Le contenu de ce bois-là, de cette épinette, qui a un rendement
supérieur au sapin, est beaucoup plus fort chez les Américains.
Cela compense peut-être les différences de valeur dans les devises
américaines ou canadiennes.
M. PLAMONDON: Est-ce que malgré tout, les profits des compagnies
canadiennes sont aussi bons que les profits des compagnies
américaines?
M. COTE : Les profits de l'industrie forestière, en
général, sont très bas si vous les comparez aux profits,
disons par exemple, des industries d'huile, de produits chimiques, de l'a-
luminium ou autres produits du genre. Ce sont les plus bas de tous.
Heureusement il y a une légère amélioration.

DONNÉES FOURNIES:
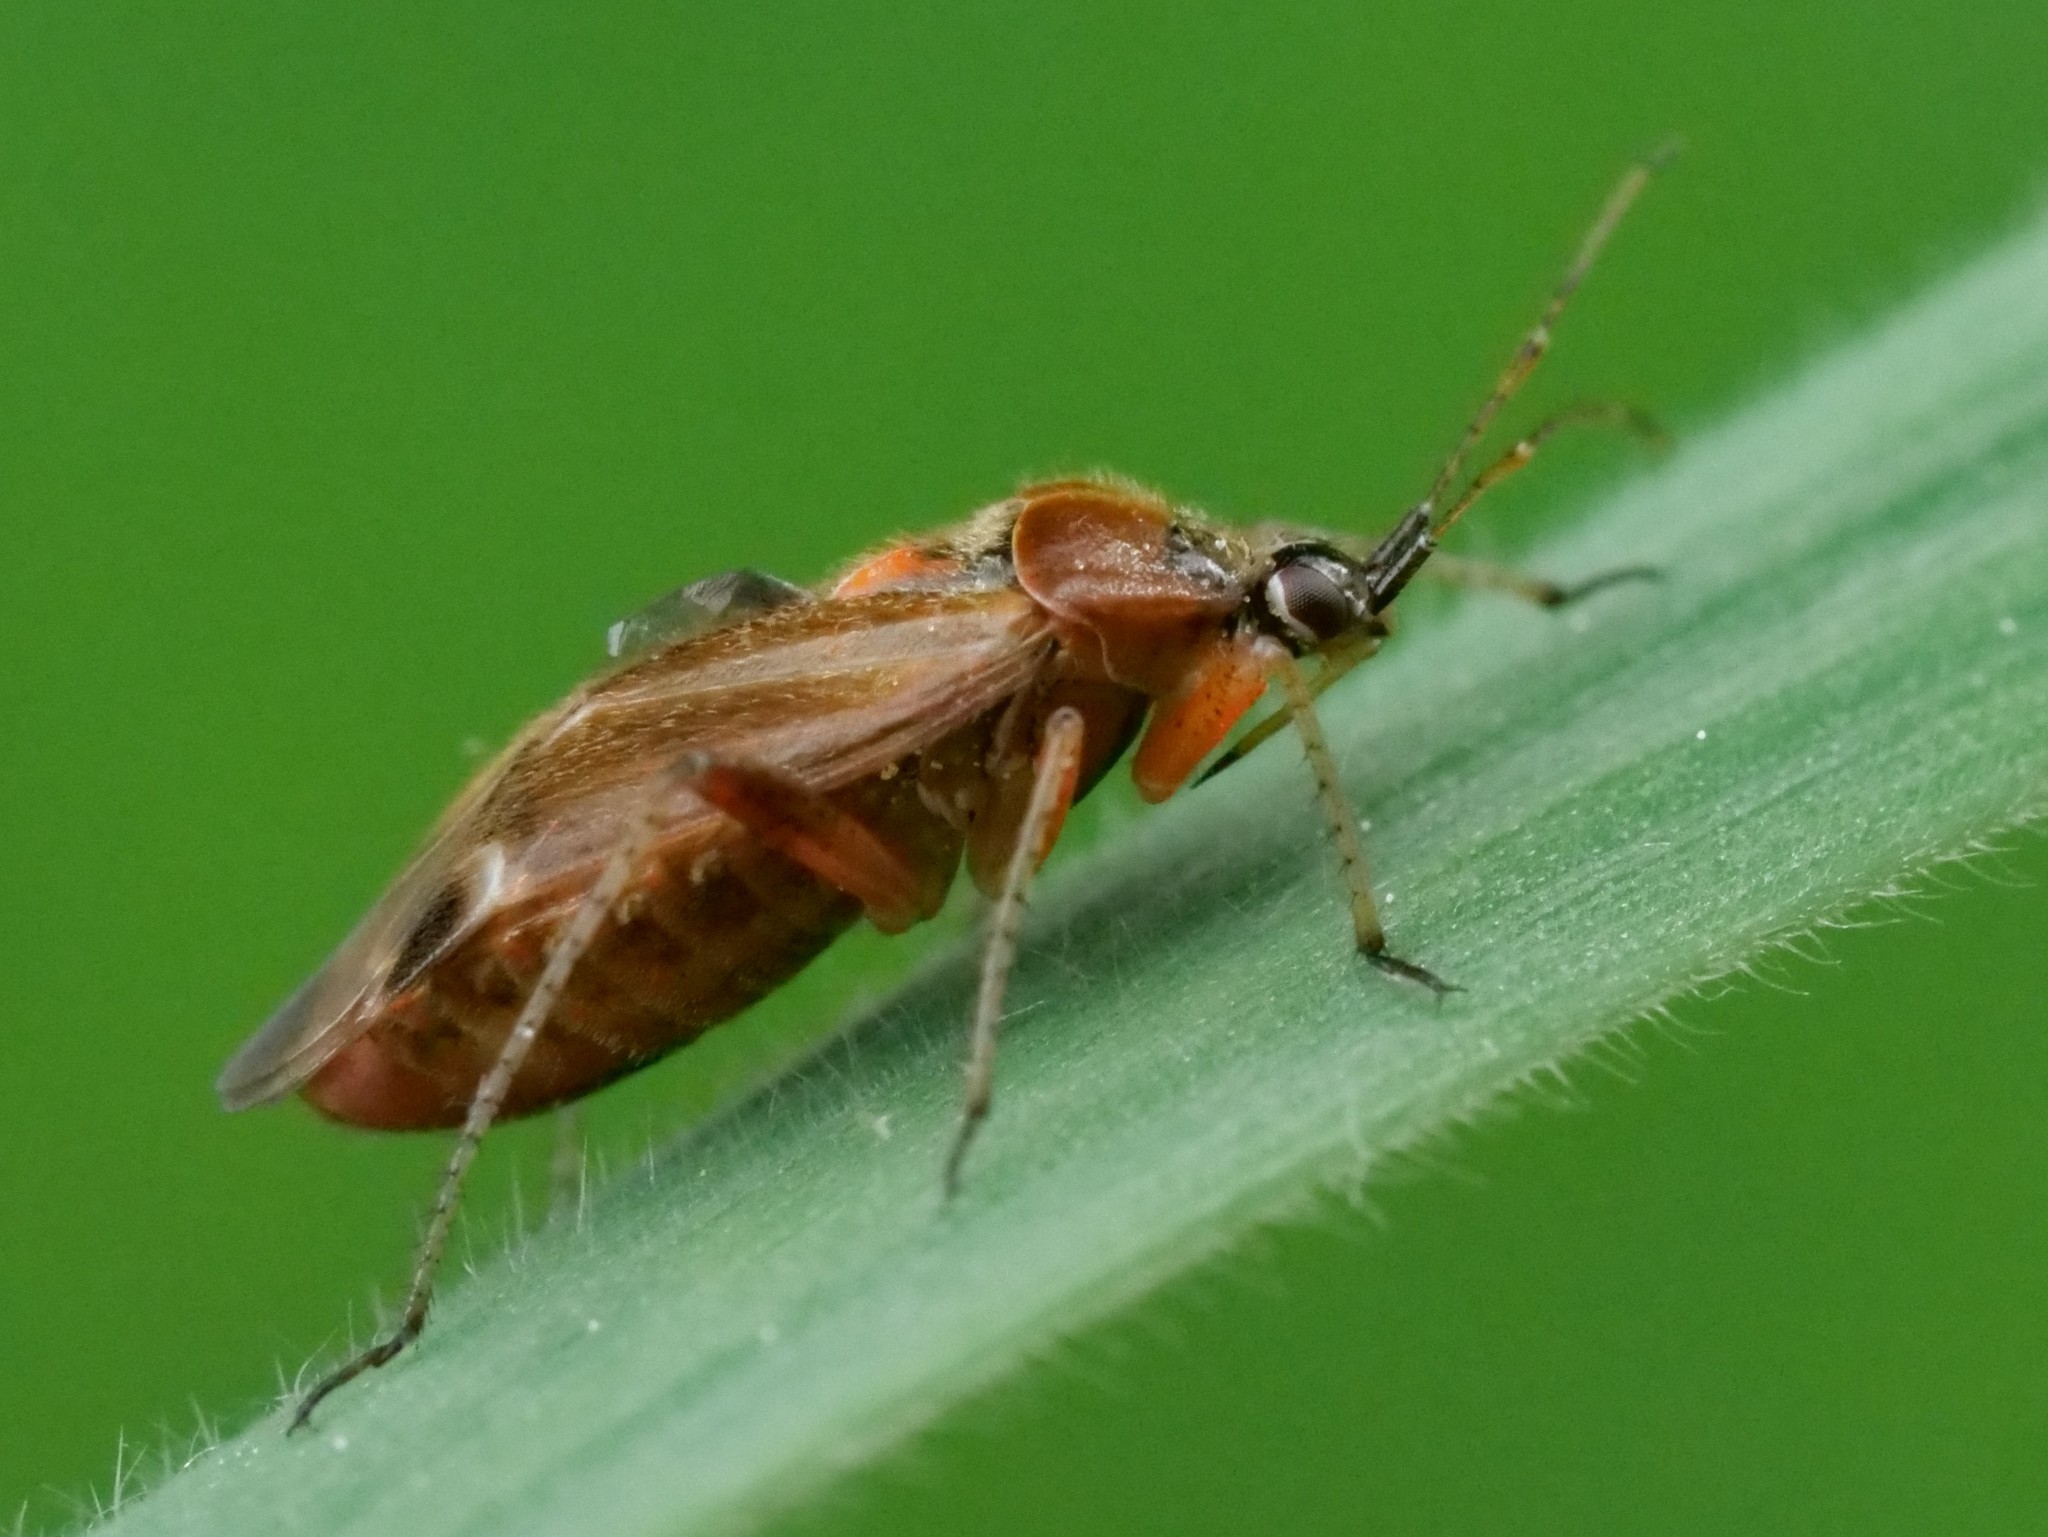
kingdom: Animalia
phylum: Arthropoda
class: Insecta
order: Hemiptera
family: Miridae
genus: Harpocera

* * *

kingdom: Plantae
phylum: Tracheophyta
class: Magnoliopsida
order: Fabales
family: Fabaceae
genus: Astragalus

OBJECTIF: Pourriez-vous imprimer de nouveau l'extrait sur l'industrie forestière en entier, sans rien y changer ?

EXERCICE TERMINÉ:
Le contenu de ce bois-là, de cette épinette, qui a un rendement
supérieur au sapin, est beaucoup plus fort chez les Américains.
Cela compense peut-être les différences de valeur dans les devises
américaines ou canadiennes.
M. PLAMONDON: Est-ce que malgré tout, les profits des compagnies
canadiennes sont aussi bons que les profits des compagnies
américaines?
M. COTE : Les profits de l'industrie forestière, en
général, sont très bas si vous les comparez aux profits,
disons par exemple, des industries d'huile, de produits chimiques, de l'a-
luminium ou autres produits du genre. Ce sont les plus bas de tous.
Heureusement il y a une légère amélioration.